== Given passage

What's most commonly referred to as simply “milk” is cow's milk, a product of the cow’s mammary gland. As with all other animal-based foods, it's a complete protein; that is, it supplies people with all the necessary amino acids to form proteins. Cow's milk contains 8 grams of protein and 12 grams of carbohydrates per 8-ounce cup. Cow's milk is a rich source of other nutrients as well. One cup provides adults with about 30 percent of their daily calcium needs and about 50 percent of their vitamin B12 and riboflavin requirements. Often, milk is fortified with vitamin D to facilitate the absorption of calcium. Vitamin A is usually added to milk as well. Depending on the selection, cow's milk can have a significant amount of fat. (See the chart at the end of the answer for a comparison of the fat content of some varieties of milk.)
Lactose, the primary carbohydrate in cow's milk, poses a digestive problem for some people. These folks are deficient in the lactase enzyme that's needed to break down this milk sugar, causing gas, bloating, and diarrhea after consuming some forms of dairy products. The solution is to purchase products with the lactose already broken down, to take the enzyme in the form of a pill or drops, or to find a substitute for these foods. Check out Lactose intolerance for more information.
Soymilk is not technically milk, but a beverage made from soybeans. It is the liquid that remains after soybeans are soaked, finely ground, and then strained. Since it doesn't contain any lactose, soymilk is suitable for lactose intolerant folks. It's also a popular cow's milk substitute for vegans and vegetarians since it's based on a plant source (others include rice, oat, almond, coconut, and potato milk).

====
== Provided material

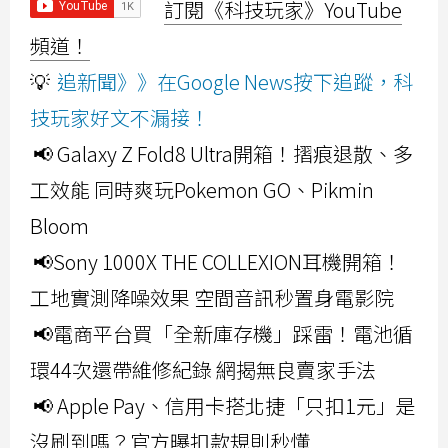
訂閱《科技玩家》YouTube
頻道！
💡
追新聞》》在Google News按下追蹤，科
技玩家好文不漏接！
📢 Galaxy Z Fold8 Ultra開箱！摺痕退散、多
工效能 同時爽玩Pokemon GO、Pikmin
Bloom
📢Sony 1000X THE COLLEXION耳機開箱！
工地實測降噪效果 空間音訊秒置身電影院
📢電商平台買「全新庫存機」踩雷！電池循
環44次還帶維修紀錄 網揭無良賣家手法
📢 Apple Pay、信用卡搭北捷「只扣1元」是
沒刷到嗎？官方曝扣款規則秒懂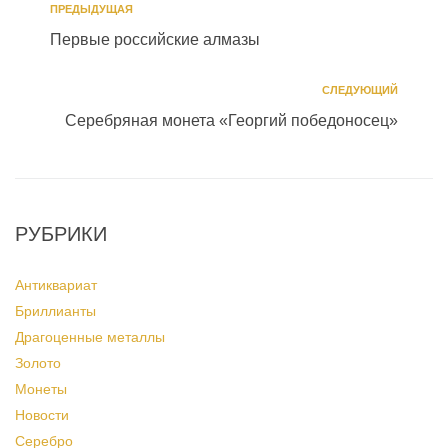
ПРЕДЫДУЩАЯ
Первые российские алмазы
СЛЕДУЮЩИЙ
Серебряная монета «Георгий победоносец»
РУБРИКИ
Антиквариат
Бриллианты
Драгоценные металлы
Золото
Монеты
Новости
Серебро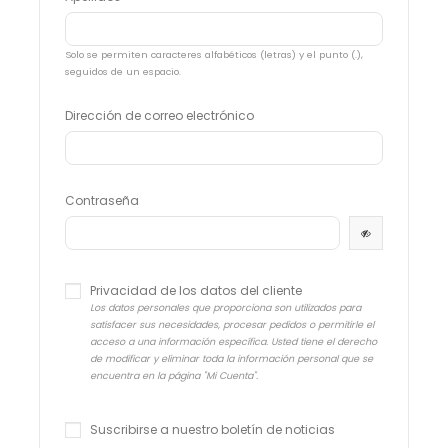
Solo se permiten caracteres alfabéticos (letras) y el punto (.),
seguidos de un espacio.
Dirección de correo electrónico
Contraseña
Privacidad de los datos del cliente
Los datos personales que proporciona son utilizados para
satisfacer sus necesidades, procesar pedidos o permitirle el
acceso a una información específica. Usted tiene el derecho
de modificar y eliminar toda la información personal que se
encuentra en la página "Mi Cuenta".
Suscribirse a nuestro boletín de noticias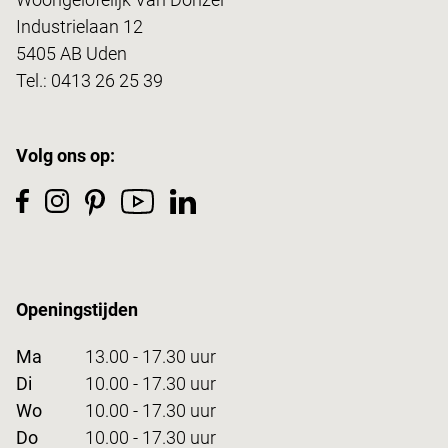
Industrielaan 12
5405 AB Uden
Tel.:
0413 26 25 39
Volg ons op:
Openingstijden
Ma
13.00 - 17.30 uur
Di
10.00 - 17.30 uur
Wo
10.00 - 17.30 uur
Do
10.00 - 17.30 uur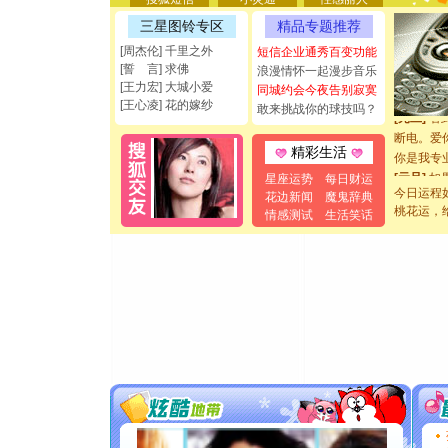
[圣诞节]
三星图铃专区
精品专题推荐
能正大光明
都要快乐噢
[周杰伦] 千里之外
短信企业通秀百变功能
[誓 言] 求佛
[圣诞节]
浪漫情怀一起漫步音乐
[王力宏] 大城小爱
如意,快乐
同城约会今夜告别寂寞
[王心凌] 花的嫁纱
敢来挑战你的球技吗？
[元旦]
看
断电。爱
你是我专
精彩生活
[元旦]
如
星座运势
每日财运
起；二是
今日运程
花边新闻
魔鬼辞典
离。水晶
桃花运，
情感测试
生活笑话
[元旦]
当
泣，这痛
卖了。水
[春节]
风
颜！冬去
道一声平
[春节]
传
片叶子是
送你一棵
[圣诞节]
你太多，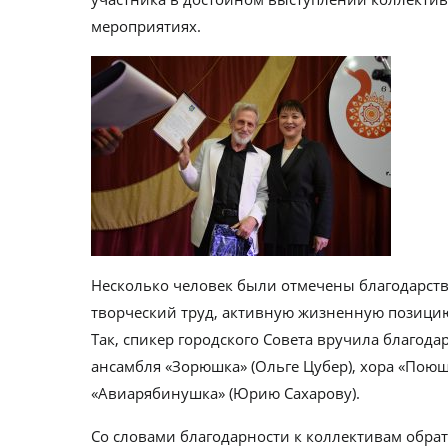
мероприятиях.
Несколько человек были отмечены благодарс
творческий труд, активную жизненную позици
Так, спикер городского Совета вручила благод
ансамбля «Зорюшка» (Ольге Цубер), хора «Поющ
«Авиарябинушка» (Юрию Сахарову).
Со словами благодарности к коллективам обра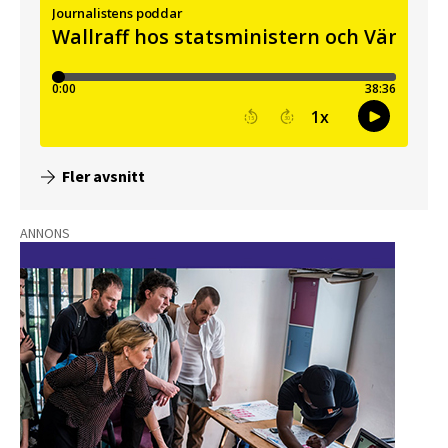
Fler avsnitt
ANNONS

====
== Provided material

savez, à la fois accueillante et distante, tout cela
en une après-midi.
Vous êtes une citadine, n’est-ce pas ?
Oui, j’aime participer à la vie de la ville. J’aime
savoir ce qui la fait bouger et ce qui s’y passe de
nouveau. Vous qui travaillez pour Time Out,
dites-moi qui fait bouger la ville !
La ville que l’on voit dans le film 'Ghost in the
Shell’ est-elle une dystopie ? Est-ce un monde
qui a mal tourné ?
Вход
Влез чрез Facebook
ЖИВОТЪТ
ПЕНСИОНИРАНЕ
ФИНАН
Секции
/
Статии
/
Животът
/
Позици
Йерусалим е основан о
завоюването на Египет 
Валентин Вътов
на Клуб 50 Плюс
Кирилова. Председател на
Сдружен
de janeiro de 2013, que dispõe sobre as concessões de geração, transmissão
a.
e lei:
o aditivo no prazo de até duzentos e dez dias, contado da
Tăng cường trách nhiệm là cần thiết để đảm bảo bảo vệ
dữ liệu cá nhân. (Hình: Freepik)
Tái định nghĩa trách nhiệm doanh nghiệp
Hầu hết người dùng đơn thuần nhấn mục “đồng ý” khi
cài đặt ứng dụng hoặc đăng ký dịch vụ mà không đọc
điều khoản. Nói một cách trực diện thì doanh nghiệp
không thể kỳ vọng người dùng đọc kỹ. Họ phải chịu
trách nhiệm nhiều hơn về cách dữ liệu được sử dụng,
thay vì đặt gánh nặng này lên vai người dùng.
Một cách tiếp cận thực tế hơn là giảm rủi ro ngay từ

====

Assigned task => Write out the passage on milk word for word, everything from "Lactose, the primary" down to "for more information.". The listing has no role in this exercise.

Your solution =>
Lactose, the primary carbohydrate in cow's milk, poses a digestive problem for some people. These folks are deficient in the lactase enzyme that's needed to break down this milk sugar, causing gas, bloating, and diarrhea after consuming some forms of dairy products. The solution is to purchase products with the lactose already broken down, to take the enzyme in the form of a pill or drops, or to find a substitute for these foods. Check out Lactose intolerance for more information.